Transcribed page contents
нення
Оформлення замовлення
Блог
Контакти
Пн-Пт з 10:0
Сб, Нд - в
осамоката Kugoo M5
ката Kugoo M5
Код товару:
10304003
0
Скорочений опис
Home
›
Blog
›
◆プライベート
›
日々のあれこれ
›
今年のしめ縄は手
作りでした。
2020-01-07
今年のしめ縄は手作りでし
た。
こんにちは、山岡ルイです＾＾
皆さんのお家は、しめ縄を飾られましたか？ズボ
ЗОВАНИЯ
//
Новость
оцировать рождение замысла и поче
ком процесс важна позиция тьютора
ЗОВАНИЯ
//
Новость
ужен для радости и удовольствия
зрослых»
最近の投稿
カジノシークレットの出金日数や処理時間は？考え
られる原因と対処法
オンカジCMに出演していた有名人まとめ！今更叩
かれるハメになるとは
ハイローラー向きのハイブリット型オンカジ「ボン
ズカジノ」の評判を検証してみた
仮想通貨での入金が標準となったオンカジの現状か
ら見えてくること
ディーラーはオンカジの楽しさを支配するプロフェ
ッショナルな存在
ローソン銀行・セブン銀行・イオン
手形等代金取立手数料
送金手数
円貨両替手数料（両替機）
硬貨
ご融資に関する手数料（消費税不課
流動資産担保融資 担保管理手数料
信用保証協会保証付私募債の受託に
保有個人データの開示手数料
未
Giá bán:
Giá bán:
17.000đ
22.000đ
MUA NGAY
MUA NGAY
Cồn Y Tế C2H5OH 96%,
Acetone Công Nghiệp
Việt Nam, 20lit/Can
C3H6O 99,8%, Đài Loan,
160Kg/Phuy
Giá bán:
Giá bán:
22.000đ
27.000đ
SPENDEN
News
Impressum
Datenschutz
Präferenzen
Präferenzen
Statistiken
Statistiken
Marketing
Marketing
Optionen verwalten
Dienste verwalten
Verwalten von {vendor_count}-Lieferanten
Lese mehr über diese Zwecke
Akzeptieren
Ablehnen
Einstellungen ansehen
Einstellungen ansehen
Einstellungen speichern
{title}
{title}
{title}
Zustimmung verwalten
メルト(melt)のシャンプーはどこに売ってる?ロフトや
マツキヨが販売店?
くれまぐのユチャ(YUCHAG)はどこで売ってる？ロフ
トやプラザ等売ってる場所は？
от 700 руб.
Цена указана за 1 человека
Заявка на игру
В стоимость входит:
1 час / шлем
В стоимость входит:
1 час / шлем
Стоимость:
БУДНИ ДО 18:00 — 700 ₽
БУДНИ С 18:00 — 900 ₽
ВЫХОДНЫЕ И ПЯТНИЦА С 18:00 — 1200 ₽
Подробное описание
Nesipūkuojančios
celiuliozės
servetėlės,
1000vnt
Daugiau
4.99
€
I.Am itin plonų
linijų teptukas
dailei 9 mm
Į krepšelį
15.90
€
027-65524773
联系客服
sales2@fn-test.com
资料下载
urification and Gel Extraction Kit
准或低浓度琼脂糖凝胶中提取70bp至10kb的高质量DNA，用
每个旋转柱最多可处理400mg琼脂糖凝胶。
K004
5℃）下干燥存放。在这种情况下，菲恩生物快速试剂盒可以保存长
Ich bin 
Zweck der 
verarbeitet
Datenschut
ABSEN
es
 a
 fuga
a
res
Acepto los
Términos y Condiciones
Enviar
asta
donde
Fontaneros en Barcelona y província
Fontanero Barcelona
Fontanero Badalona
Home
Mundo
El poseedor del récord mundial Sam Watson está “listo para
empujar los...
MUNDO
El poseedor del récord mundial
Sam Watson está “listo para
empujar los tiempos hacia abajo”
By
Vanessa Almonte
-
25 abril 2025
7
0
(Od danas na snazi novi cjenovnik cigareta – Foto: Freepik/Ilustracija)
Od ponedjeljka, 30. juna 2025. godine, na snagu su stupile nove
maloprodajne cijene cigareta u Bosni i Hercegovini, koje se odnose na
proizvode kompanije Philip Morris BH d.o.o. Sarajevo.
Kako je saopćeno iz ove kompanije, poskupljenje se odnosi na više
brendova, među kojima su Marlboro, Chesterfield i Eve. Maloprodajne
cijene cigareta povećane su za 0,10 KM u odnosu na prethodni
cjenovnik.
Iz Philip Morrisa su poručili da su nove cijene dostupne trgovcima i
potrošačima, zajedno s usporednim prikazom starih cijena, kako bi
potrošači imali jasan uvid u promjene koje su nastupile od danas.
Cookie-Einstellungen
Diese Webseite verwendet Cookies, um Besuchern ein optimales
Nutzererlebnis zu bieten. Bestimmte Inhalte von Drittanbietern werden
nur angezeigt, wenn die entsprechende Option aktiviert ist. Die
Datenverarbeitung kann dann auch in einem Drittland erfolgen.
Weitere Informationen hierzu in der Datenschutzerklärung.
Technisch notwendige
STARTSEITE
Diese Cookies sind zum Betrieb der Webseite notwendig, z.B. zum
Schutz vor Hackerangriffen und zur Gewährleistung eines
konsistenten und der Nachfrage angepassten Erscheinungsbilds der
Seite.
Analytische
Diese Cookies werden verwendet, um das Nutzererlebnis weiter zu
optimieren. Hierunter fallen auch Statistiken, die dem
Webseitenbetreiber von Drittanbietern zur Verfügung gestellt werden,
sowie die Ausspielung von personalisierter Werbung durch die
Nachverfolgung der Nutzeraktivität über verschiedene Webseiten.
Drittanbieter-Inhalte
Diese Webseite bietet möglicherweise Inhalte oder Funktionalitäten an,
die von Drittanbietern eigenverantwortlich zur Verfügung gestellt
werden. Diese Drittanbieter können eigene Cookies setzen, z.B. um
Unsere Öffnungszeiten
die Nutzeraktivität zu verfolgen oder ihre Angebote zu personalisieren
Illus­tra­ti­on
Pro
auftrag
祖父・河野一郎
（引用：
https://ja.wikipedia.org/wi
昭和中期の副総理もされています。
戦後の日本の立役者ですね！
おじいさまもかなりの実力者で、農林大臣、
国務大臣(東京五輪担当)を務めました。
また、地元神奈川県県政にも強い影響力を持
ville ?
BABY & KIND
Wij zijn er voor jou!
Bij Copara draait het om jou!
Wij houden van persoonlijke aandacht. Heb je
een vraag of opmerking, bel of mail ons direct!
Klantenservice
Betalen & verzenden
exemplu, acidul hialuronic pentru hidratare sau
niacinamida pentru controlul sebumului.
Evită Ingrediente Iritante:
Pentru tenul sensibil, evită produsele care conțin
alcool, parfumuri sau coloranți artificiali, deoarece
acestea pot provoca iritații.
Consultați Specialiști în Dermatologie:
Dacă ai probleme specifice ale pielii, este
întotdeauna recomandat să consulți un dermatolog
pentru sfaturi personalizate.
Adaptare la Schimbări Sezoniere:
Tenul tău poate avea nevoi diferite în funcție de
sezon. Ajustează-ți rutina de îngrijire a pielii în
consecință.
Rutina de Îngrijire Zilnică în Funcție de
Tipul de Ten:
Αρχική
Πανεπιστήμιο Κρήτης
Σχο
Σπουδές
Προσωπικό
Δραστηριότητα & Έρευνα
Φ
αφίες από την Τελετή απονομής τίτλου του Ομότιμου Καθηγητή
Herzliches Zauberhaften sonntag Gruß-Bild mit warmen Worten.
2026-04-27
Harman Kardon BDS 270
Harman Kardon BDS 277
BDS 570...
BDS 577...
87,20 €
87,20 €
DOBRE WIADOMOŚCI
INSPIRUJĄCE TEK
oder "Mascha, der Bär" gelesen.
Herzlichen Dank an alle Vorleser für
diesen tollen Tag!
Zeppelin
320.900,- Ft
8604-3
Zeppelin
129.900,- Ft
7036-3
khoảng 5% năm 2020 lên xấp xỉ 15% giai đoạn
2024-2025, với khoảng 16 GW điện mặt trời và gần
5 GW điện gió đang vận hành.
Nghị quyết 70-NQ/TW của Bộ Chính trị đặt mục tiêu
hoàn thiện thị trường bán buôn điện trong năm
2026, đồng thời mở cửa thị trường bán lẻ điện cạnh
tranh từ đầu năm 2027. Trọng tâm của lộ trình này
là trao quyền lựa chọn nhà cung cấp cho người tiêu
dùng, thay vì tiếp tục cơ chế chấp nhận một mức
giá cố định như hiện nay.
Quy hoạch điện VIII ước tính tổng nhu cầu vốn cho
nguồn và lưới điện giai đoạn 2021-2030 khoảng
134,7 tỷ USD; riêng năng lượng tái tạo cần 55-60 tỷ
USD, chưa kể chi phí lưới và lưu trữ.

• **Goal of the exercise**:
Write down again, exactly as given, only the lines above that fall from the line with "brendova, među kojima" to the line with "potrošačima, zajedno s", inclusive.

• **Your response**:
brendova, među kojima su Marlboro, Chesterfield i Eve. Maloprodajne
cijene cigareta povećane su za 0,10 KM u odnosu na prethodni
cjenovnik.
Iz Philip Morrisa su poručili da su nove cijene dostupne trgovcima i
potrošačima, zajedno s usporednim prikazom starih cijena, kako bi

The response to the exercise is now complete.